The refrigeration system is operated and controlled by a control unit 200 mounted in the interior of the upper drawer 26 (preferably in the left front corner). The control unit 200, shown in FIG. 13, has an LED display 202 providing actual and set temperature readings and has temperature adjustment buttons, preferably in the form of warmer 204 and cooler 206 sealed buttons. The control unit 200 could also have indicator lights (not shown) providing the user or service technician visual indication of refrigeration error conditions or cycle status.

Thus, the present invention provides a pull-out drawer type refrigerator with several features to improve ease of use and functionality. The sliding bottle bin provides extra storage for wine or like bottles without hampering access to the items stored in the associated drawer bin. The side access compartment also provides additional storage space in a pull out bin that is easily accessible from either side or the top of the associated drawer. The adjustable fence quickly and easily compartmentalizes the drawer bins for segregated storage of items and can be used to secure taller items in place to prevent tipping. The size of the compartments can be adjusted easily by turning the locking knob and sliding the dividers as desired. The dividers can be slid near perpendicular walls of the drawer bin or removed completely when there is no need to divide up the storage space. Finally, the invention provides for nearly constant and equal temperatures at the drawer bins of multiple pull-out drawers using a single partitioned naturally convective evaporator.

It should be appreciated that merely a preferred embodiment of the invention has been described above. However, many modifications and variations to the preferred embodiment will be apparent to those skilled in the art, which will be within the spirit and scope of the invention. Therefore, the invention should not be limited to the described embodiment. To ascertain the full scope of the invention, the following claims should be referenced.

Claims

1. A divider fence for use in partitioning a drawer, comprising a lateral divider for extending being a first set of walls and a transverse divider for extending between a second set of walls, the lateral and transverse dividers between coupled and releasably locked together at a hub such that when the hub is unlocked the transverse divider can slide along a first axis and the lateral divider can slide along a second axis independent of the position of the other divider.

2. The divider fence of claim 1, wherein the hub of the divider fence includes ;a locking member contacting one of the dividers and pressing it against the other divider to inhibit relative movement.

3. The divider fence of claim 2, wherein the hub further includes a body having openings through which the dividers pass.

4. The divider fence of claim 3, wherein the locking member is a threaded knob that threads into a mating opening in the hub body.

5. The divider fence of claim 1, wherein the dividers are elongated rods.

6. The divider fence of claim 1, wherein the dividers have contact pads at each end.

7. The divider fence of claim 1, wherein there are two lateral dividers spaced apart in parallel and two transverse members spaced apart in parallel.

8. The divider fence of claim 7, wherein the two lateral dividers and the two transverse dividers are spaced apart vertically.

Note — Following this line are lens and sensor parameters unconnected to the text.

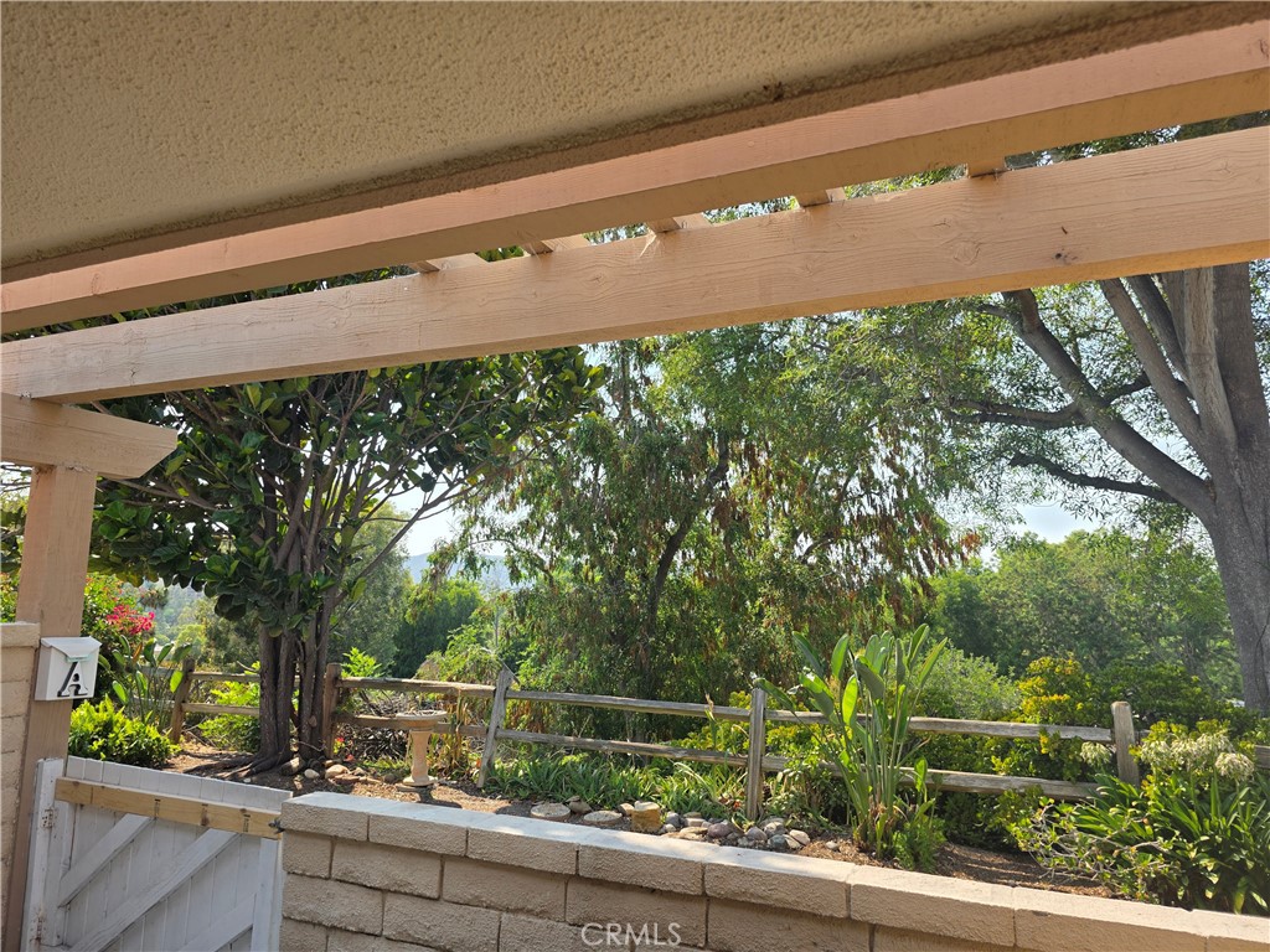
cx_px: 635
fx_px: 844
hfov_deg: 73.9
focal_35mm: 23
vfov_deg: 58.9
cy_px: 476
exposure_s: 1/2043
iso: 80
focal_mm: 6.3
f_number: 1.7
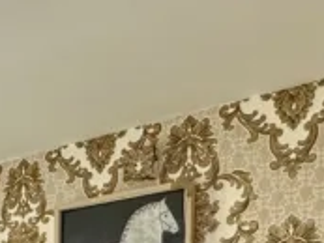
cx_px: -103
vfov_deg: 14.9
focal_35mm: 83
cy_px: 471
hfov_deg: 21.2
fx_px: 777
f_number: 2.2
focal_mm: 2.22
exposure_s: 1/99
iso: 320
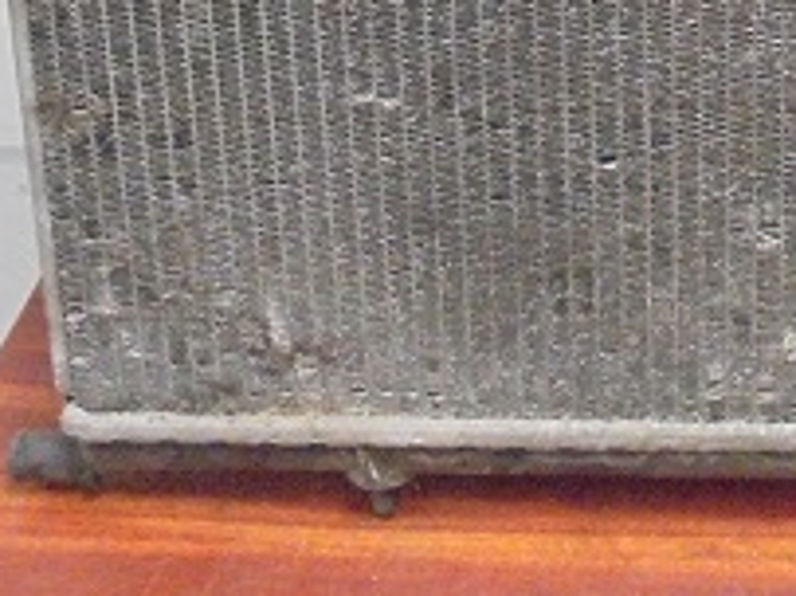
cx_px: 853
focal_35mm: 73
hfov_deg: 25.0
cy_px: -125
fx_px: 1678
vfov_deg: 19.0
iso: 800
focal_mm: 4.6
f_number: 3.5
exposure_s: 1/20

9. In a drawer refrigerator having an evaporator, a compressor receiving return refrigerant from the evaporator and a condenser coupled to the compressor and to the evaporator through a restriction, a cabinet defining a cavity with a front opening, and a pull-out drawer slidably mounted within the cavity of the cabinet having a front door panel at least partially closing the front opening and a drawer bin having a bottom, rear and opposite side walls, a divider fence for partitioning the drawer bin, comprising: a lateral divider extending being the side walls of the drawer bin; a transverse divider extending between the door panel and the rear wall of the drawer bin; and a hub coupling and releasably locking the lateral and transverse dividers together such that when the hub is unlocked the transverse divider can slide between the sides of the drawer bin and the lateral divider can slide between the door panel and the rear wall of the drawer bin independent of the position of the other divider.

10. The divider fence of claim 9, wherein the hub of the divider fence includes a locking member contacting one of the dividers and pressing it against the other divider to inhibit relative movement.

11. The divider fence of claim 10, wherein the hub further includes a body having openings through which the dividers pass.

12. The divider fence of claim 11, wherein the locking member is a threaded knob that threads into a mating opening in the hub body.

13. The divider fence of claim 9, wherein the dividers are elongated rods.

14. The divider fence of claim 9, wherein the dividers have contact pads at each end.

15. The divider fence of claim 9, wherein there are two lateral dividers spaced apart in parallel and two transverse members spaced apart in parallel.

16. The divider fence of claim 15, wherein the two lateral dividers and the two transverse dividers are spaced apart vertically.